Maybe it’s because I believe that we should only have laws against activities that everyone unequivocally finds morally wrong that I feel that law should be the afterthought to moral repulse. To have enforcement rely with more weight on illegality than immorality says, to me, either:
A) Those of us subject to the laws but not making them are morally stunted compared to those making the laws (the “moral superiority” theory of law making)
B) Those making the law don’t really believe or care so much about its moral weight (the “power trip” theory of law making)
A corollary to the second theory is (C) that the immorality of the law is inherently unclear to the broad citizenry, which for me raises the question if there should be a law about such a thing. (I don’t believe this would apply to a ban on cigarettes sold to minors.)
Which theory do you think best explains such a sign? (Or, feel free to suggest another.)
geoff manne said,
I think the explanation is perhaps less nefarious (but you may still find it quite troubling). The hierarchy is not a hierarchy of intrinsic authority, but a hierarchy of effective authority. The reality is that many (most?) people are little motivated by fear of moral consequences (which for many people may be zero) but very motivated by fear of large fines and/or jail time. The sign just reflects this reality.
M. Hodak said,
I certainly agree with you, Geoffe, about the marginal effect of the law on behavior. My real concern, not stated too clearly in my post, is about the net effect on respect for the law.
I’m persuaded by Thomas Sowell’s view that there is simply not enough enforcement power on earth to prevent any crimes, including murder or theft, if ordinary people feel unconstrained by social sanctions against the proscribed behaviors. In other words, he argued that informal sanctions are (or maybe were) much more potent than formal ones.

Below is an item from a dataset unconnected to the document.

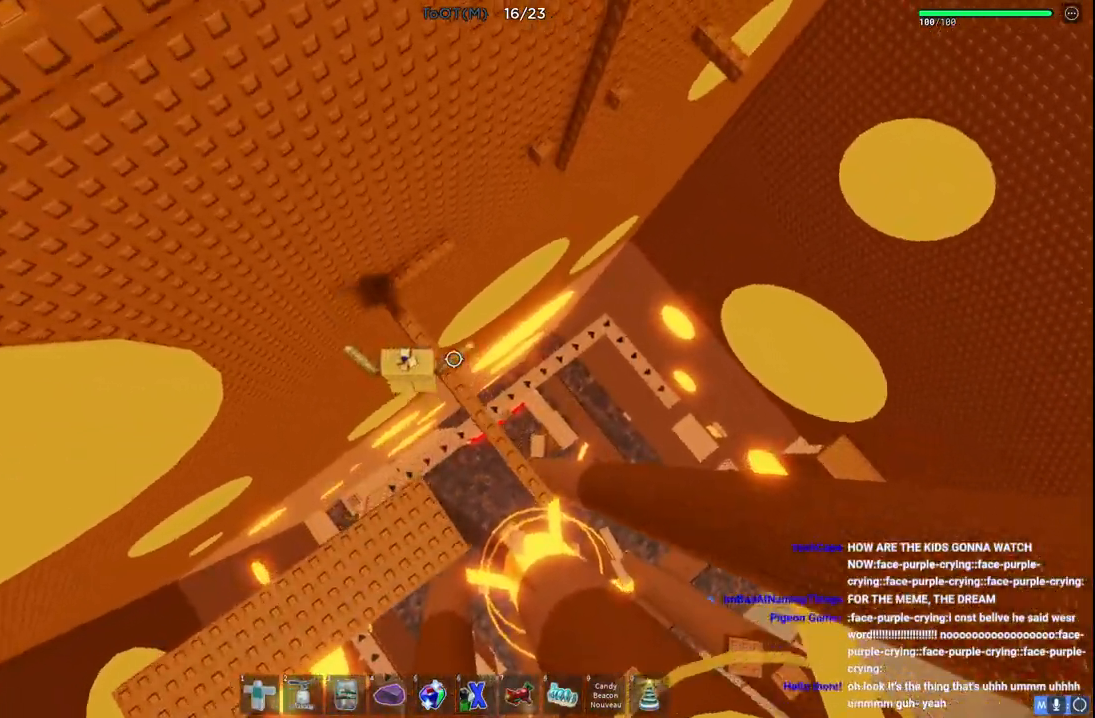
{"keys": ["d", "w"], "events": [[200, "space", "down"], [233, "d", "down"], [383, "space", "up"]]}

So when I saw this sign, I recalled that, and figured that the marginal benefit lay in increasing moral, rather than legal, pressure. Applying Sowell’s lesson means that if you want to reduce the number of people buying cigarettes for kids, you get more power from suggesting what a d*ck one must be to do such a thing rather than stressing the (highly unlikely) legal consequences of doing so. In fact, stressing legal consequences over moral consequences, especially when the morality is ambiguous (think drug laws against adults) would be much more likely to undermine respect for the law than to reduce the proscribed behavior.